Top of Supplied passage

Entropically Regularized Optimal Transport

Updated 1 January 2026

Entropically regularized optimal transport is defined by adding an entropy term to the classical optimal transport cost, ensuring existence, uniqueness, and enhanced computational tractability.
The Sinkhorn algorithm efficiently solves the regularized OT problem through iterative diagonal scaling, with proven convergence in Wasserstein distance and KL divergence.
This methodology improves statistical estimation and machine learning applications by mitigating the curse of dimensionality and reducing variance in high-dimensional settings.

Entropically regularized optimal transport (EOT) is a fundamental variant of the classical optimal transport problem, in which an entropy term is added to the transport cost functional to induce strict convexity, enforce absolute continuity of couplings, and enhance computational tractability. The entropic regularization forms a bridge between nonlinear transport theory, matrix scaling algorithms, large deviations, and a broad spectrum of statistical and machine learning applications. EOT is both a theoretical object—revealing deep connections to Schrödinger bridges, variational analysis, and asymptotic statistics—and an algorithmic workhorse, undergirded by scalable iterative solvers such as the Sinkhorn algorithm.

Bottom of Supplied passage

# Exercise set
1. Answer these from the passage on entropic optimal transport:
(a) Which algorithm solves the regularized problem through iterative diagonal scaling?
(b) In which two measures is that algorithm's convergence proven?
(c) What bridges does the passage name as a theoretical connection of EOT?
2. Transcribe a part of the passage on entropic optimal transport, beginning at the words "Entropically regularized optimal transport is" and stopping after "enhanced computational tractability.".
The listing that follows is material separate from the passage on entropic optimal transport.

Top of The data

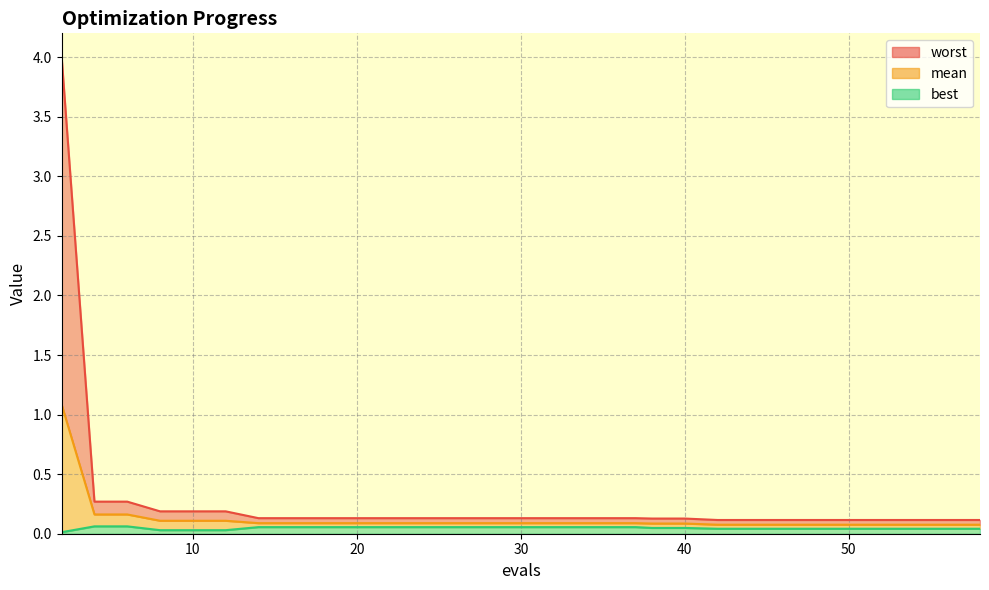

The value of mean at 8 is 0.1. True or false?

True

Bottom of The data

# Outputs in order
1.
(a) The Sinkhorn algorithm
(b) Wasserstein distance and KL divergence
(c) Schrödinger bridges

2.
Entropically regularized optimal transport is defined by adding an entropy term to the classical optimal transport cost, ensuring existence, uniqueness, and enhanced computational tractability.